Na terça-feira, 28/04, a Justiça Federal da 4ª Vara Criminal condenou o presidente nacional do PSTU, José Maria de Almeida, o Zé Maria, a dois anos de prisão pelo crime de “racismo”. A denúncia partiu da Confederação Israelita do Brasil (Conib) e da Federação Israelita do Estado de São Paulo (Fisesp) e tem por base um discurso proferido por Zé Maria em ato público em defesa do povo palestino.
O genocídio promovido pelo Estado nazi-sionista de Israel contra o povo palestino levou à morte de dezenas de milhares de pessoas, incluindo mulheres e crianças. Além das rajadas e bombas que atingiram hospitais, escolas e abrigos, vitimando milhares de civis inocentes, o cerco a Gaza, promovido pelo exército israelense, mata outras dezenas de milhares de pessoas pela fome.
O que o Estado de Israel fez foi um verdadeiro crime humanitário. Não é à toa que Benjamin Netanyahu, atual primeiro-ministro israelense, e Yoav Gallant, ex-ministro da Defesa, foram acusados pelo Tribunal Penal Internacional de crimes de guerra contra o povo palestino e têm mandados de prisão em aberto.
O Estado de Israel não passa de um enclave político-militar do imperialismo estadunidense na região do Oriente Médio, criado pela ONU em 1948, o que provocou uma verdadeira tragédia, a Nakba, para o povo palestino, habitante deste território há milênios. A manutenção deste enclave se dá por uma justificativa ideológica chamada sionismo, o que não tem nada a ver com antissemitismo, uma vez que a denúncia dos crimes cometidos pelo Estado de Israel e a defesa de seu fim, ou seja, a retomada do povo palestino de suas terras, nada têm a ver com o povo judeu. Não por acaso, muitos judeus são contra a ideologia sionista e se situam no campo político da solidariedade ao povo palestino, como o camarada José Welmowicki, o Zezoca (1952-2025), um dos precursores do MPR e autor de diversos artigos sobre a causa palestina.

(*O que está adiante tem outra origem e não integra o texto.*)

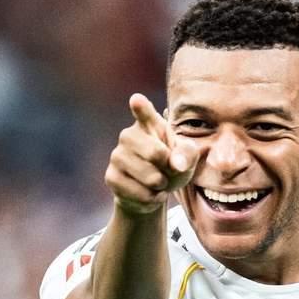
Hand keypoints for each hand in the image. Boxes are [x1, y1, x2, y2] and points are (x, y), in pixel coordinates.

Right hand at [105, 93, 198, 213]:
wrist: (154, 190)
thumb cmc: (172, 165)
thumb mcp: (187, 157)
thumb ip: (188, 154)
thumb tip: (175, 164)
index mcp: (149, 124)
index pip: (143, 112)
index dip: (141, 107)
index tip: (137, 100)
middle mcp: (128, 135)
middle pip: (156, 153)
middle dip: (169, 168)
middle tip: (167, 169)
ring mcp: (117, 156)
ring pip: (150, 177)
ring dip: (162, 185)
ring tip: (158, 181)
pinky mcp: (111, 177)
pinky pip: (141, 194)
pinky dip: (152, 198)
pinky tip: (149, 192)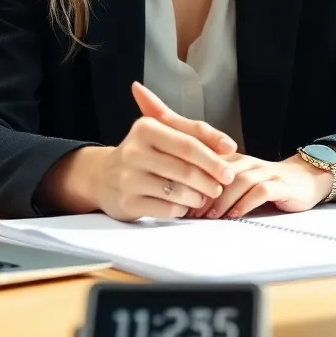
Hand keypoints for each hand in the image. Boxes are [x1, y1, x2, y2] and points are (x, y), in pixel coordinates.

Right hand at [91, 82, 238, 220]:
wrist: (102, 176)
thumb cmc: (144, 152)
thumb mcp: (164, 132)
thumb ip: (197, 132)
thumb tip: (229, 146)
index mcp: (146, 128)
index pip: (190, 142)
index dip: (214, 153)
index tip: (233, 158)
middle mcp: (134, 151)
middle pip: (186, 168)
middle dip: (210, 178)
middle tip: (222, 184)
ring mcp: (129, 178)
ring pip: (178, 190)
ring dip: (198, 196)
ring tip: (204, 195)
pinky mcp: (127, 203)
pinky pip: (167, 209)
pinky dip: (182, 209)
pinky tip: (184, 205)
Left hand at [191, 153, 332, 219]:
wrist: (305, 179)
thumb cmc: (268, 184)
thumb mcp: (241, 181)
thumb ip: (219, 187)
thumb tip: (188, 204)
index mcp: (236, 160)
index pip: (210, 165)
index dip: (194, 181)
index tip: (181, 200)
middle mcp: (250, 163)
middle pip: (223, 172)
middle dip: (205, 193)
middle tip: (192, 212)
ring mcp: (267, 172)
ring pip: (241, 181)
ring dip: (224, 200)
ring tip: (211, 216)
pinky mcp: (282, 185)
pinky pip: (262, 191)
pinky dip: (246, 203)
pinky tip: (236, 215)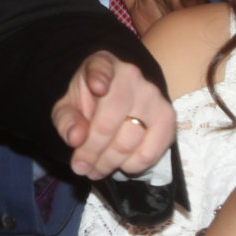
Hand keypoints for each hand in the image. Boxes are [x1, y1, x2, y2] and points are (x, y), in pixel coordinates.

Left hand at [52, 50, 175, 178]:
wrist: (114, 100)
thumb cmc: (87, 102)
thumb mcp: (66, 108)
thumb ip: (66, 120)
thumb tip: (76, 138)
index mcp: (101, 64)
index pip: (101, 68)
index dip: (99, 77)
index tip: (97, 88)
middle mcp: (131, 76)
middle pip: (109, 119)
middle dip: (92, 150)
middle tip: (81, 167)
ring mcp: (153, 95)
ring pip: (131, 137)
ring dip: (110, 161)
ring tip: (95, 171)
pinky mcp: (168, 116)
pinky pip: (154, 147)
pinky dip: (136, 163)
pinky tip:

A decisão jurídica absurda contra Zé Maria abre um precedente muito perigoso para todos os lutadores da causa palestina. Por isso, além da solidariedade ao presidente do PSTU, é preciso denunciar fortemente esta sentença e defender a sua imediata anulação. Chamamos todas as organizações dos trabalhadores e as entidades democráticas a manifestarem solidariedade a Zé Maria e a exigirem a revogação imediata dessa sentença.
Quando finalizávamos este texto, soubemos que os militantes que estavam na Flotilha Global Sumud, em apoio à causa palestina, foram detidos e sequestrados ilegalmente pelo exército israelense, uma vez que se encontravam em águas internacionais.
Exigimos que o governo Lula defenda a imediata libertação dos tripulantes brasileiros da Flotilha Global Sumud e que rompa já os acordos comerciais e diplomáticos com o Estado nazi-sionista de Israel.